I wrote recently about the challenges being faced in Australia as a result of the rapid deployment of renewable generation. Similar problems are being seen in the Californian electricity market where progress against ambitious renewable generation targets has led to a collapse in wholesale prices while retail electricity prices reach record highs. At the same time, consumers face the risks of blackouts as the thermal plants needed to meet afternoon peak requirements are exiting the market.
Regulation is failing to keep pace with market change
California’s electricity market is undergoing unprecedented change according to a recent white paper from California Public Utilities Commission. Technological innovations and policy decisions, particularly in support of renewable generation, have led to an explosion of rooftop solar, and alongside Community Choice Aggregators (“CAAs”) and Direct Access providers (“ESPs”), as much as 25% of Investor-Owned Utility (“IOU”) retail load will be effectively unbundled and served by non-IOU sources this year. This share is set to grow quickly, possibly reaching 85% of retail demand by the mid-2020s.
This effective unbundling is occuring spontaneously and is not underpinned by explicit regulatory decision-making. Following the 2000 energy crisis, California reversed the market de-regulation and returned to three IOUs as the dominant and monopoly providers of retail electric services for most California consumers, while continuing to restrict their ownership of electricity generation.

——

◆ Aim a
Extract every row that contains the word "ways", copying each one in full.

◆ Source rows

——

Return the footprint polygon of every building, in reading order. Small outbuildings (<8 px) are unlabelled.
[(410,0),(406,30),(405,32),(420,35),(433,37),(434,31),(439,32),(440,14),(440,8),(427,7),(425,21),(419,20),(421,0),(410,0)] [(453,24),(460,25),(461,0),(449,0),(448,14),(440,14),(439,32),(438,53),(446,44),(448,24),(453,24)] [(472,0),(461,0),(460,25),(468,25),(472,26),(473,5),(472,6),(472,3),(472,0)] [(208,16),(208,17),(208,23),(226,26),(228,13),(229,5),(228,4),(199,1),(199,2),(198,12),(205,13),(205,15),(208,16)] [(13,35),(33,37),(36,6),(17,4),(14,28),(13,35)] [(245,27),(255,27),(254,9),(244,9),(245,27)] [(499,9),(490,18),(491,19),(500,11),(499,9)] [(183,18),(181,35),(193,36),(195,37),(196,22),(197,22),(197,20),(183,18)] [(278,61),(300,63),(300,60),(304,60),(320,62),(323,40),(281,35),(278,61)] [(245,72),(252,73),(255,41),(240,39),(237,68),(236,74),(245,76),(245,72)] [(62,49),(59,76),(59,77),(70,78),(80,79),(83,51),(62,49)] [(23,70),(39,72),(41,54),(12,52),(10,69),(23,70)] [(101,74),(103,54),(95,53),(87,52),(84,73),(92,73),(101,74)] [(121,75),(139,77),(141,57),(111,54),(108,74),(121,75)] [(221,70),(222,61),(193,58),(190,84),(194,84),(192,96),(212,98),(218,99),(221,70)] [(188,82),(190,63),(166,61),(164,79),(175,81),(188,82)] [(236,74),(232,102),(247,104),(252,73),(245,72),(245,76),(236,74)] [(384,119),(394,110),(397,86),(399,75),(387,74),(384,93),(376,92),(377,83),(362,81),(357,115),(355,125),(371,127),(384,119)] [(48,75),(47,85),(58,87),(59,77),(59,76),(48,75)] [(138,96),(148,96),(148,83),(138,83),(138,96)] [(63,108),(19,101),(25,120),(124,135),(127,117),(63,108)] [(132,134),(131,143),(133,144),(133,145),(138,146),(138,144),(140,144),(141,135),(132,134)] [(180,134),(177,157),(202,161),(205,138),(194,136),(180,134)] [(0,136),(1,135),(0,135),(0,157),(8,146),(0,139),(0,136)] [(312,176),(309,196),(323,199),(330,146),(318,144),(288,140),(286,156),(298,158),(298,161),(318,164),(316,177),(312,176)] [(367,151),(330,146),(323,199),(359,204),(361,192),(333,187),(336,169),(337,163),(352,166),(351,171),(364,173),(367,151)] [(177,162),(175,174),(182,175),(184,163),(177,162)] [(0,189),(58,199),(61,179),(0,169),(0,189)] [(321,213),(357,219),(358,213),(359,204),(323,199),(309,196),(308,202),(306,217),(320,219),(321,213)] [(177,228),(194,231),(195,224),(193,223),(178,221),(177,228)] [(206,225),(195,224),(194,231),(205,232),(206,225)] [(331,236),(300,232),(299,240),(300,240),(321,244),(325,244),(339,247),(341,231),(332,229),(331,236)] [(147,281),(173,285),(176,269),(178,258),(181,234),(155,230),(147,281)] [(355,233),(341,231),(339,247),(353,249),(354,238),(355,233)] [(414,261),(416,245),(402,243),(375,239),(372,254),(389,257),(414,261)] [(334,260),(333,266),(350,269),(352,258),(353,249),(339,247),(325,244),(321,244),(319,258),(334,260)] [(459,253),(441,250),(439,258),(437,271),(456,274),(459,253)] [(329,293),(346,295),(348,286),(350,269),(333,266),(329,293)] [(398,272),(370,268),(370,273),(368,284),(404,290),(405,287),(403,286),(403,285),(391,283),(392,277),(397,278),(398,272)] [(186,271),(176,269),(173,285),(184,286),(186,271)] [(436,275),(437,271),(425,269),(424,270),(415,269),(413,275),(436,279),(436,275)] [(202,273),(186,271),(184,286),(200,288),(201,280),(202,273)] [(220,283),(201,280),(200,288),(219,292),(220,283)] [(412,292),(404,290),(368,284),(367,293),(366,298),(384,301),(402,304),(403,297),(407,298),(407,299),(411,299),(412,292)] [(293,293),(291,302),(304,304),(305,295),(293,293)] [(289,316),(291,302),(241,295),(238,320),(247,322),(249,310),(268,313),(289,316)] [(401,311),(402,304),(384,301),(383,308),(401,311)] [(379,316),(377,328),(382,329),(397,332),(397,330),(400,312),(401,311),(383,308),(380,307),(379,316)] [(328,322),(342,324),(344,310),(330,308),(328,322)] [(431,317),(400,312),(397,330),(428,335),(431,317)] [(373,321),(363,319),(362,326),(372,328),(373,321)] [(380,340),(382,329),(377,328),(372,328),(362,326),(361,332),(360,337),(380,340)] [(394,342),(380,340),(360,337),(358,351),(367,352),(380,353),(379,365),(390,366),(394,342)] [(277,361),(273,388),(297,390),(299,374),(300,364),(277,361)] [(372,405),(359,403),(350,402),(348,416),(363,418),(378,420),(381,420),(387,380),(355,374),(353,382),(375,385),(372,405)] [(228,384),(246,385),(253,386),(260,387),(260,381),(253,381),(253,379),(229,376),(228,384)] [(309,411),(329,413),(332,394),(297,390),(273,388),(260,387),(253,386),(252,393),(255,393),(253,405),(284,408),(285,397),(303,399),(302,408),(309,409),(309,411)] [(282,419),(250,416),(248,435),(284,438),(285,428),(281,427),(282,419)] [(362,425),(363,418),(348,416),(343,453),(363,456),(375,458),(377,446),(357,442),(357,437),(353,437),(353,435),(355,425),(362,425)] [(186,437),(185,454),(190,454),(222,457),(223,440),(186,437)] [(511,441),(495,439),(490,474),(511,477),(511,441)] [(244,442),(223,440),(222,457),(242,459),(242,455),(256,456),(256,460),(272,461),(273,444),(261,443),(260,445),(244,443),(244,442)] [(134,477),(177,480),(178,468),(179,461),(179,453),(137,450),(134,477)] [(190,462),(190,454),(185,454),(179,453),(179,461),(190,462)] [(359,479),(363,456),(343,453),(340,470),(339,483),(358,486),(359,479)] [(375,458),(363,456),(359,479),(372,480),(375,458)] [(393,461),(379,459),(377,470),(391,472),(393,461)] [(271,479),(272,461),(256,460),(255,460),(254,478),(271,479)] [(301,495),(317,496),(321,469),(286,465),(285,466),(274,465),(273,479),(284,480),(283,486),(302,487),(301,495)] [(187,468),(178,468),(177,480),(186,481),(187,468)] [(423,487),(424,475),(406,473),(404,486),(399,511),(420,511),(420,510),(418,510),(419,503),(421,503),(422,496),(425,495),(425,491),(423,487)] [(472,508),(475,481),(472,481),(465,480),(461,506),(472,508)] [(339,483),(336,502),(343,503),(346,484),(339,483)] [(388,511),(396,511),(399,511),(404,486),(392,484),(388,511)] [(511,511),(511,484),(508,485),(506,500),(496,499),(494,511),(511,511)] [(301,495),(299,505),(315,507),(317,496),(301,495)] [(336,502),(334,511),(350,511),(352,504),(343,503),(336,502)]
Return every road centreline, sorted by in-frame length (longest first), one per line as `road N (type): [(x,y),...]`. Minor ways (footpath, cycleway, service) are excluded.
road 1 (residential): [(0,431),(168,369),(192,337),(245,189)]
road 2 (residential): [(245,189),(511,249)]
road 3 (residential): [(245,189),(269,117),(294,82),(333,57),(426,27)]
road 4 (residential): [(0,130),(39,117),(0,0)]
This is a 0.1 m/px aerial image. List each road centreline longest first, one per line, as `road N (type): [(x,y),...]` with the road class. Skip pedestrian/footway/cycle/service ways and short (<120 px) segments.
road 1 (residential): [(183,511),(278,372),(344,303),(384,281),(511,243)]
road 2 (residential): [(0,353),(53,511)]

——

◆ Aim b
Continue the article on California's electricity market, starting right after its last sentence.

◆ Expected output a
Return every road centreline, sorted by in-frame length (longest first), one per line as `road N (type): [(x,y),...]`. Minor ways (footpath, cycleway, service) are excluded.
This is a 0.1 m/px aerial image. List each road centreline longest first, one per line, as `road N (type): [(x,y),...]` with the road class. Skip pedestrian/footway/cycle/service ways and short (<120 px) segments.

◆ Expected output b
The current market changes fundamentally challenge the regulated utility business model which assumes that IOUs will be able to recover the costs of providing a secure and reliable service through retail rates. As their customer base falls their costs must be recovered from a smaller pool of consumers which acts as a further incentive for rooftop solar installation, which through net metering, further reduces the IOU’s income.
The famous California “duck curve”
The rapid deployment of renewable generation has had a major impact on the supply and demand balance. The famous California “duck curve” is not some trend in poultry husbandry, but a graphic representation of the impact of higher levels of wind and solar on the grid during the day resulting in a high peak load in mid to late evening. The duck curve shows two high points of demand and one very low point of demand, with the ramp up in between being extremely sharp…..hence the distinctive duck-shape. As renewable energy penetration increases, the duck curve is appearing more often and is getting more pronounced.
The chart shows the electric load of the California grid, on an average spring day. The lines show the net load (electricity demand the supply of renewable energy), with each line representing a different year. The chart shows that energy demand peaks between 6-9 am and 6 and 9pm. The line for 2012 is far smoother than the most recent line as in 2012 renewable generation had yet to be installed – as solar energy had been introduced, the net electricity demand has fallen, however, as the second peak develops, the sun is setting, meaning that demand on the grid ramps very quickly into the evening peak.
During the day, peaker plants don’t run and baseline plants will be ramped down, however the rapid increase in demand later in the day means that these plants need to come back up very quickly, which is not only expensive, but could lead to more pollution and high maintenance costs. This fast ramping can also come with little or no warning, which can cause problems for grid stability.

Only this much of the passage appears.